As a unit, we conduct research in vaccine preventable diseases (VPDs), vaccinology and cancer-causing viruses’ particularly HPV. The focus of our research is on (i) the epidemiology of HPV infection and HPV-related diseases, (ii) cervical cancer screening tests and methods, (iii) genetic diversity of HPV and (iv) factors associated with HPV acquisition, development of HPV-related diseases and HPV co-infections with other STIs. Our recent research focused on finding better screening tests, methods, biomarkers, and devices that can be used to improve cervical cancer screening programs and thereby increase screening coverage and uptake in South Africa.

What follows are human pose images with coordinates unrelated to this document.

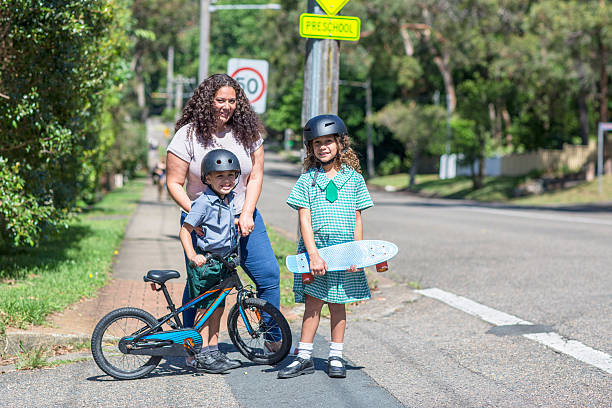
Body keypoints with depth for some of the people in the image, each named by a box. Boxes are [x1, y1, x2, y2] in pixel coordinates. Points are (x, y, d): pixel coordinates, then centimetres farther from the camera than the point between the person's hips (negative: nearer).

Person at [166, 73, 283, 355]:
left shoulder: (247, 133, 2)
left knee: (269, 275, -3)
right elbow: (174, 183, -7)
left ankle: (275, 339, 13)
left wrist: (247, 213, -7)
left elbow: (255, 176, 4)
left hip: (243, 219, 3)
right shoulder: (188, 135, -8)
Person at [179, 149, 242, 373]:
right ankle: (198, 356, 3)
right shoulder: (204, 203, -18)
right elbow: (185, 231, -18)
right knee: (206, 308, -4)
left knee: (217, 308, 11)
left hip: (222, 261, 8)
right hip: (204, 262, -8)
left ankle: (213, 352, 19)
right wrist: (193, 256, -27)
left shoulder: (230, 200, 6)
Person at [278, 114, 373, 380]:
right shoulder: (307, 180, 1)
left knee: (337, 303, 7)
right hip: (314, 250, -1)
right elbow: (305, 220, -4)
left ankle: (336, 357, 16)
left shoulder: (354, 178, 4)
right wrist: (314, 254, -13)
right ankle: (304, 357, 8)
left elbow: (357, 220, 6)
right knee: (313, 303, 1)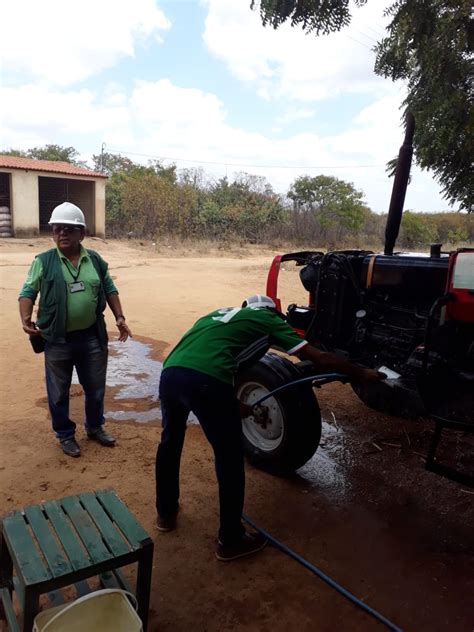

(f) Infectious neurological diseases

Principal Investigator: Dr KM Mothapo
Contact: khutso.mothapo@smu.ac.za

South Africa has the largest HIV epidemic in the world, with 6.3 million people living with HIV in 2013. Apart from systemic complications related to HIV infection such as weakened immune system that leave HIV infected patients highly susceptible to opportunistic infections, cancer development, wasting syndrome and HIV-associated nephropathy, HIV is also associated with neurological complications, termed HIV-associated neurocognitive disorders (HAND). HAND can cause significant morbidity and mortality, and affects 12% to 56 % of people living with HIV. Since the introduction of combined antiretroviral therapy (cART), HIV-related mortality has reduced significantly, and life expectancy has dramatically improved. In addition, the severity of HAND declined significantly, since HIV dementia is less commonly diagnosed in the post cART era, with mild neurocognitive impairments being more commonly seen. Although there have been great improvements after the introduction of cART, such as reduced mortality and reduced severity of HAND, African countries still experience a high prevalence of HAND. This might be due to misdiagnosed central nervous system (CNS) opportunistic infections that often remain undiagnosed, including amongst others CNS infections caused by Treponema pallidum, Toxoplasma gondii, Cryptoccocus neoformans, Mycobacterium tuberculosis, Epstein-Barr virus, John Cunningham virus and cytomegalovirus. Therefore, determining the actual cause of neurological complications in HIV infected patients is critical especially in a country highly endemic for HIV, like South Africa. This research project seeks to identify and characterise infectious neurological diseases and is currently investigating potential biomarkers for the diagnosis of HAND.